A Lima la situazione è fuori controllo

Nella capitale sono stati dispiegati 11.000 agenti, mezzi blindati e barriere per fermare l’avanzata dei manifestanti verso il congresso. Lima è scenario di una vera e propria battaglia campale, dove la piazza di San Martin si è trasformata nel centro simbolico e strategico della protesta.

Una piazza dichiarata patrimonio dell’umanità da parte dell’Unesco nel 1988, che si trova nel pieno centro storico di Lima. Uno spazio che deve il suo nome alla statua del Libertador argentino San Martin, eroe dell’indipendenza peruviana.

Nelle prime ore del 20 gennaio, un grande incendio è scoppiato nei pressi della piazza.

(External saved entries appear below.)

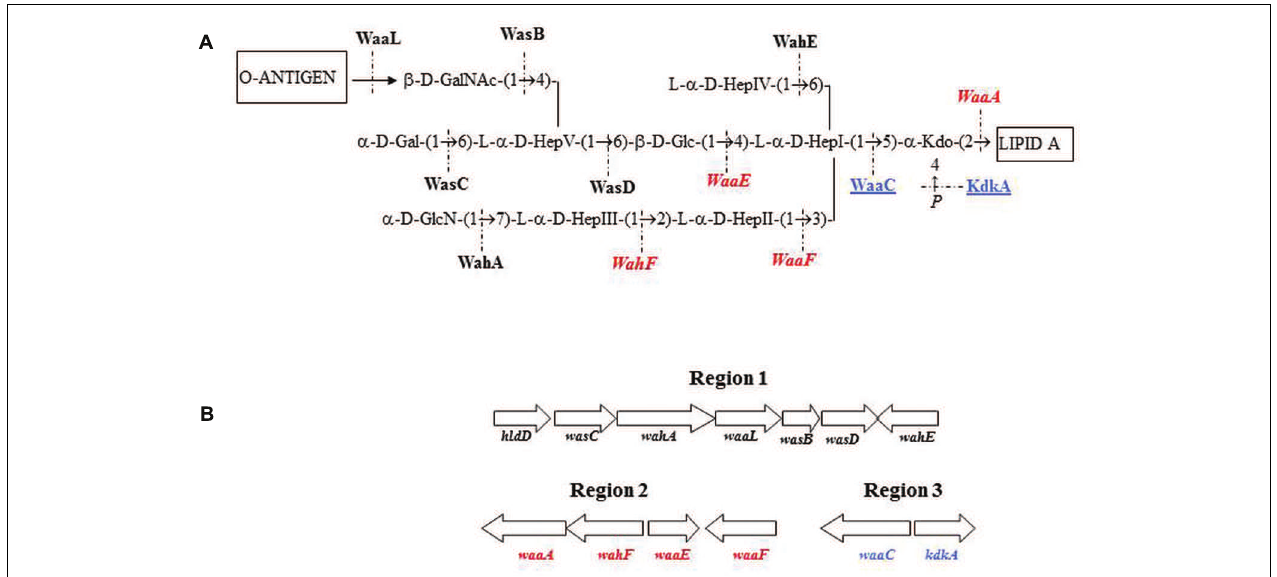
FIGURE 1 | Aeromonas salmonicida subsp. salmonicida strain A450 chemical structure (A). Proteins encoded by genes from different chromosomal regions are shown in roman type and black (region 1), in italics and red (region 2), or underlined and blue (region 3). (B) Genomic regions with the genes involved in the A. salmonicida subsp. salmonicida strain A450 waa (LPS-core biosynthesis).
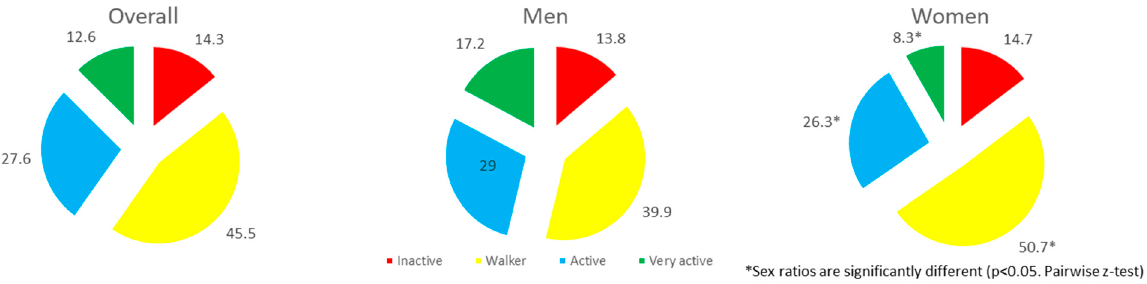
Figure A2. Level of physical activity in the general Spanish population and according to sex.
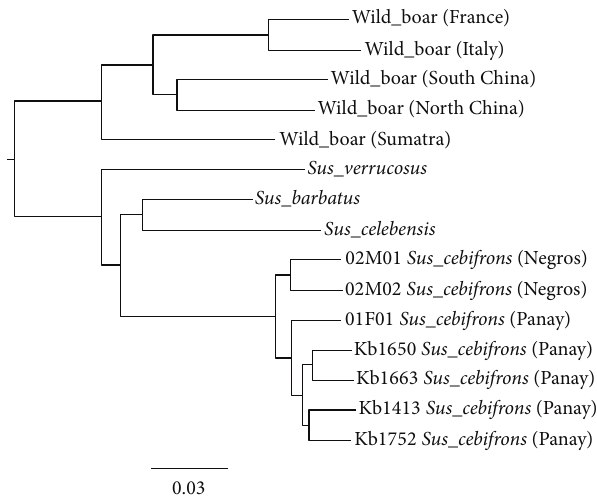
Figure 3: Neighbour joining, midpoint rooted phylogenetic tree of seven Sus cebifrons individuals, including other species for com- parison (for description, see Table S1 in Supplementary Material). Wild boar samples represent different populations of Sus scrofa . Within the Sus cebifrons cluster, a split is visible, separating the two individuals from Negros (top) and the five individuals from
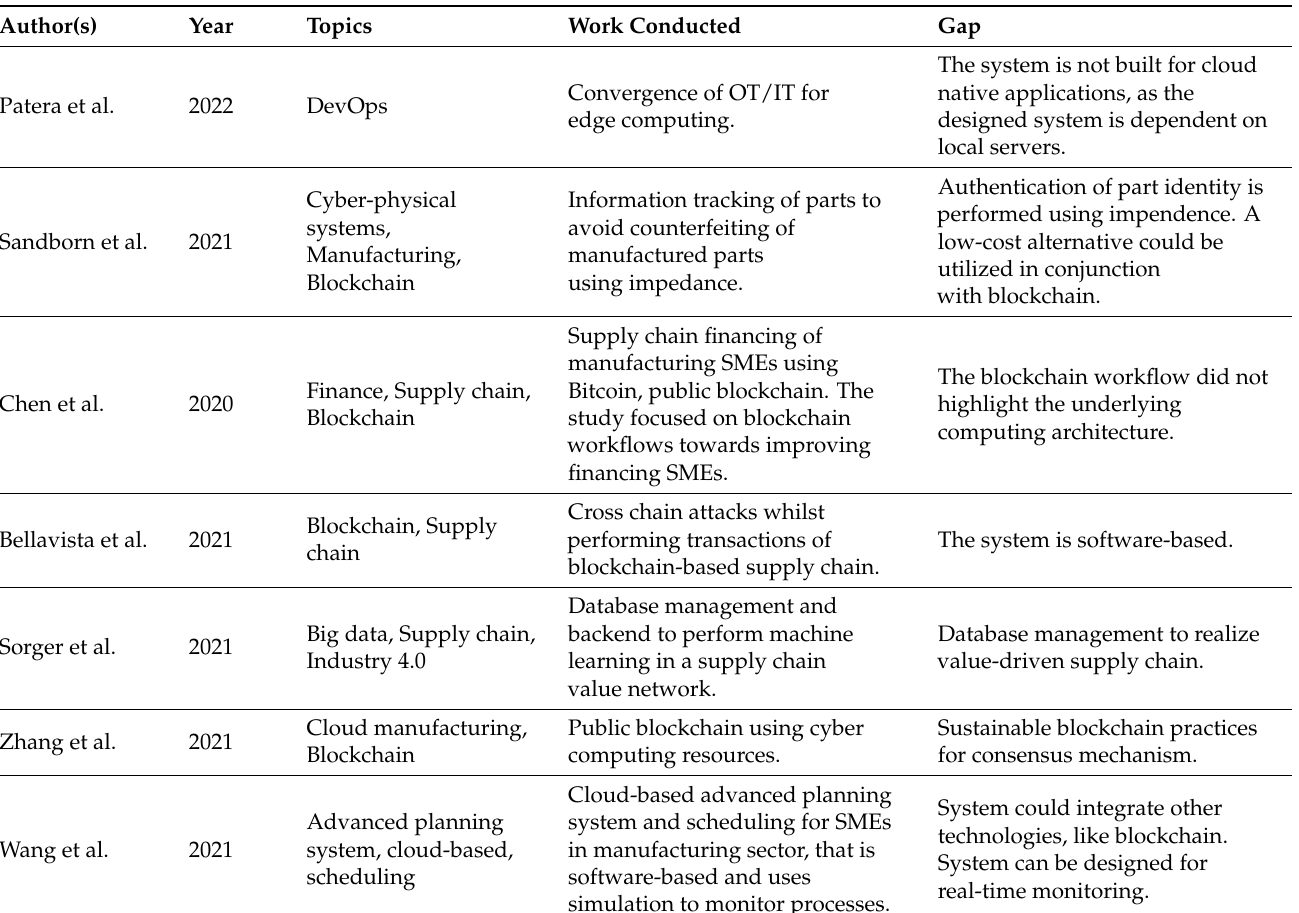
Table 1. Summary of related work and gaps identified in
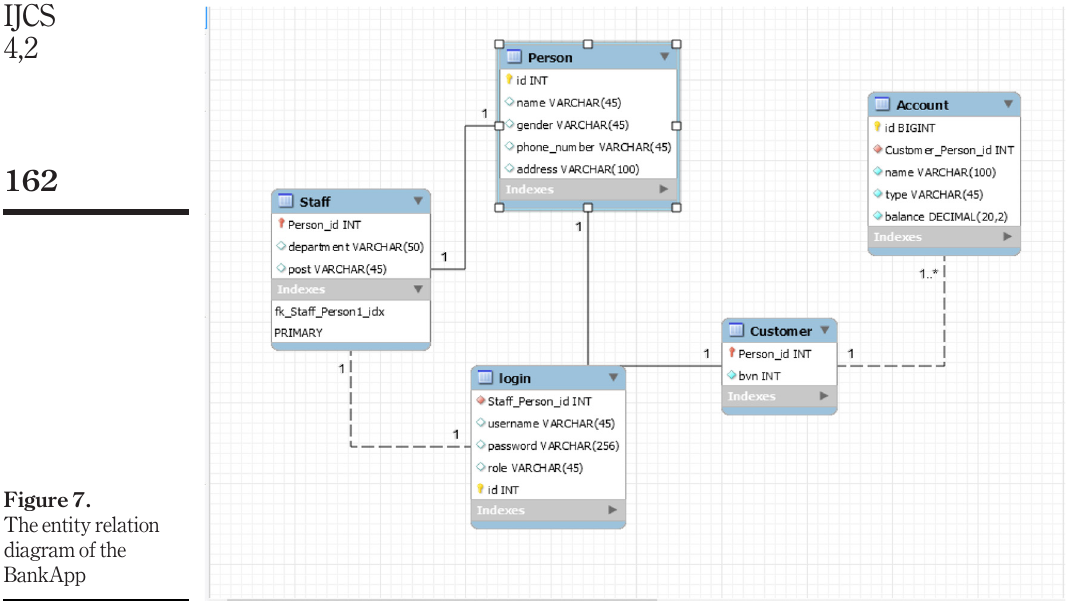
Figure 7. The entity relation diagram of the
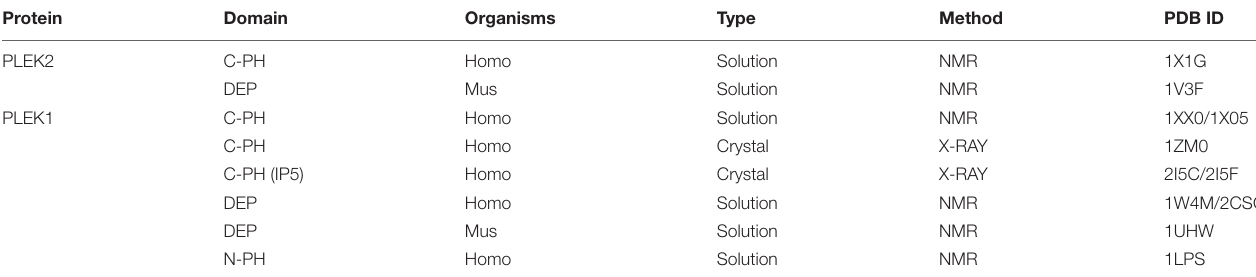
TABLE 1 | Three-dimensional protein structures of PLEK2 and PLEK1.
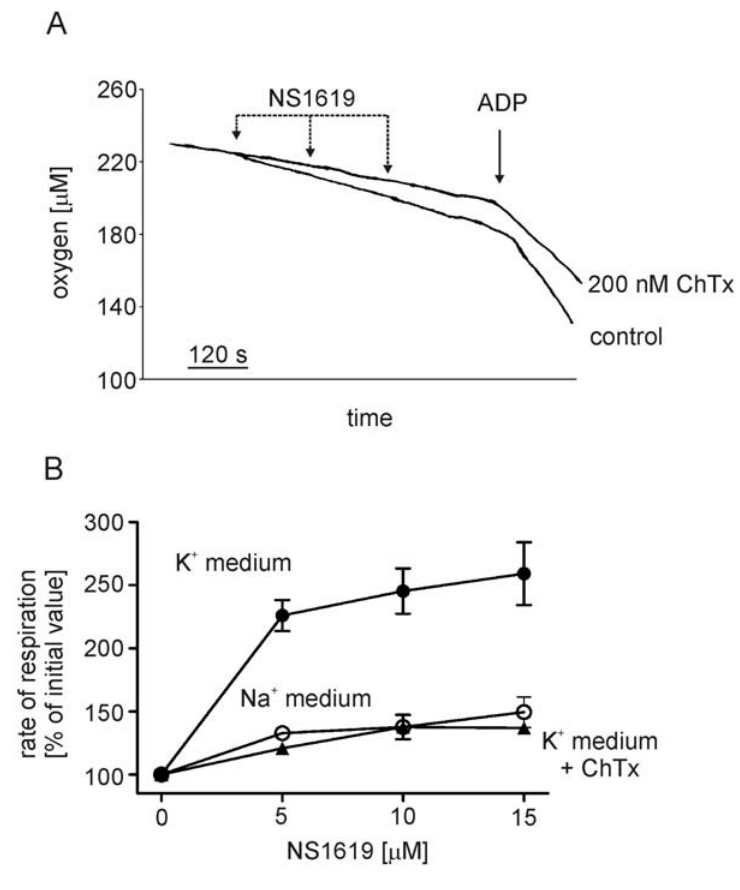
Figure 2. Potassium channel opener NS1619 induces charybdotoxin sensitive increase of rat brain mitochondria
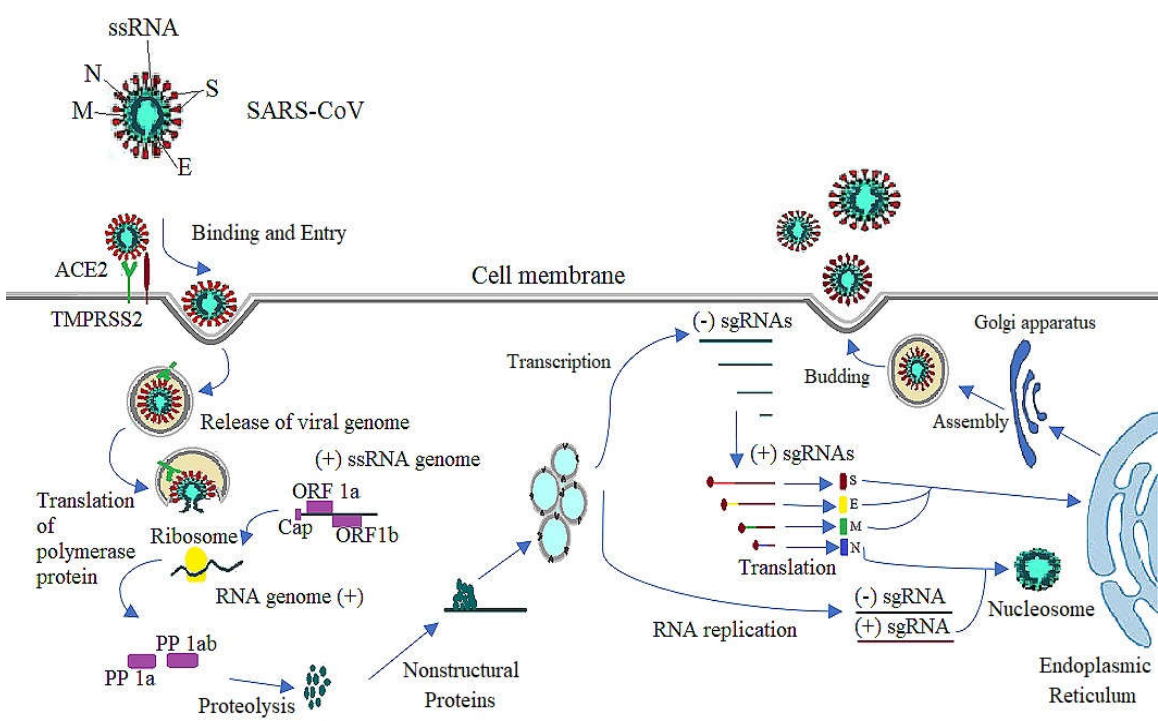
Fig 2. SARS-CoV-2 enters the host cell through the Spike protein (RBD/S1) attachment to the ACE2 receptor. In the cytosol, translation of ssRNA+ by host cell ribosome leads to the formation of the nonstructural polyproteins pp1a and pp1ab, which are proteolytically cleaved by a virus-encoded protease to form replicase complexes. The result of the complex activity is the formation of multiple gRNA copies and a set of sgRNAs. The sgRNA is translated into both structural and accessory proteins, which assemble into virus particles in the lumen of the ERGIC (Endoplasmic Reticulum Golgi Intermediate Compartment) and finally leave the contaminated cell by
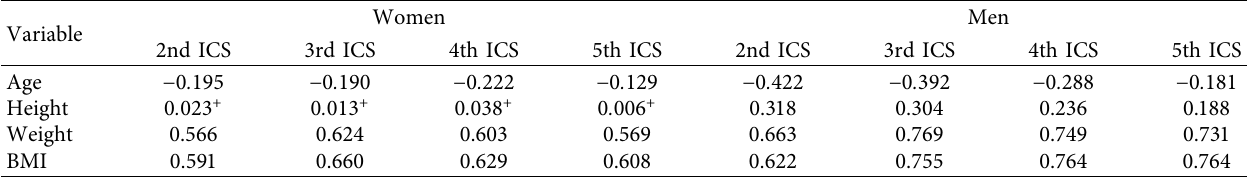
Table 2: Correlation coefficients between variables and ICSs.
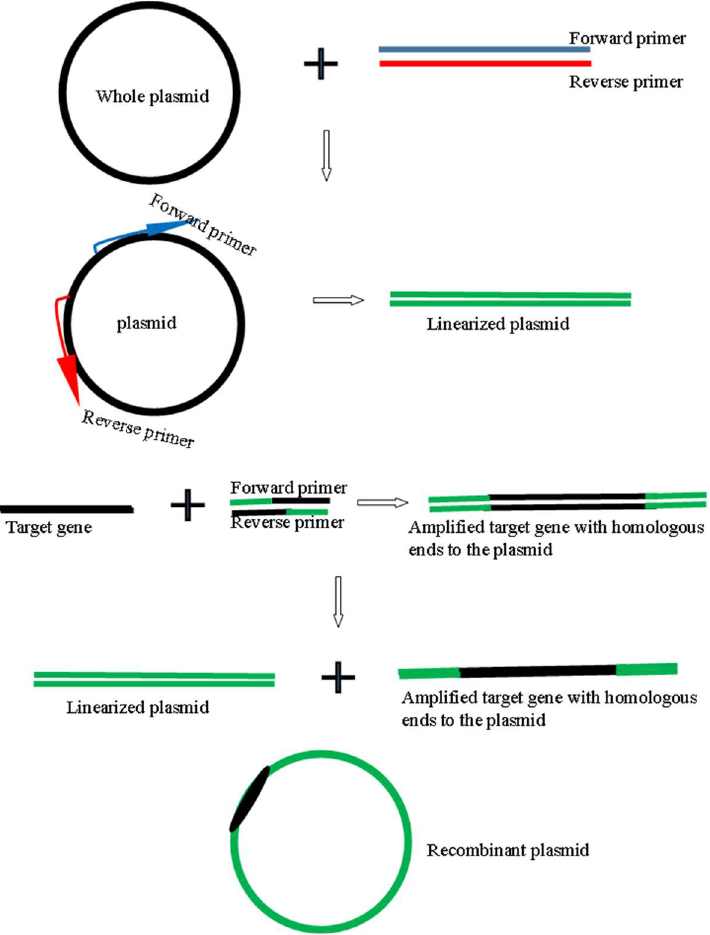
Figure 15. Schematic illustration of the cloning strategy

Il fuoco, secondo le prime testimonianze, sarebbe stato provocato dalle bombe lacrimogene lanciate dalla polizia contro i manifestanti.

Nel frattempo Dina Boluarte sul suo account ufficiale di Twitter tace. L’ultima dichiarazione è del 9 gennaio, dove, mentre venivano uccise 18 persone a Puno, lei si occupava di ciò che stava succedendo a Brasilia.

«Respingo l’uso della violenza e il tentativo di assalto al Congresso e alla presidenza in Brasile. La mia solidarietà con Lula e il popolo brasiliano di fronte a questo assalto intollerante di coloro che cercano di imporre la propria visione politica, senza rispettare la legge e le istituzioni democratiche».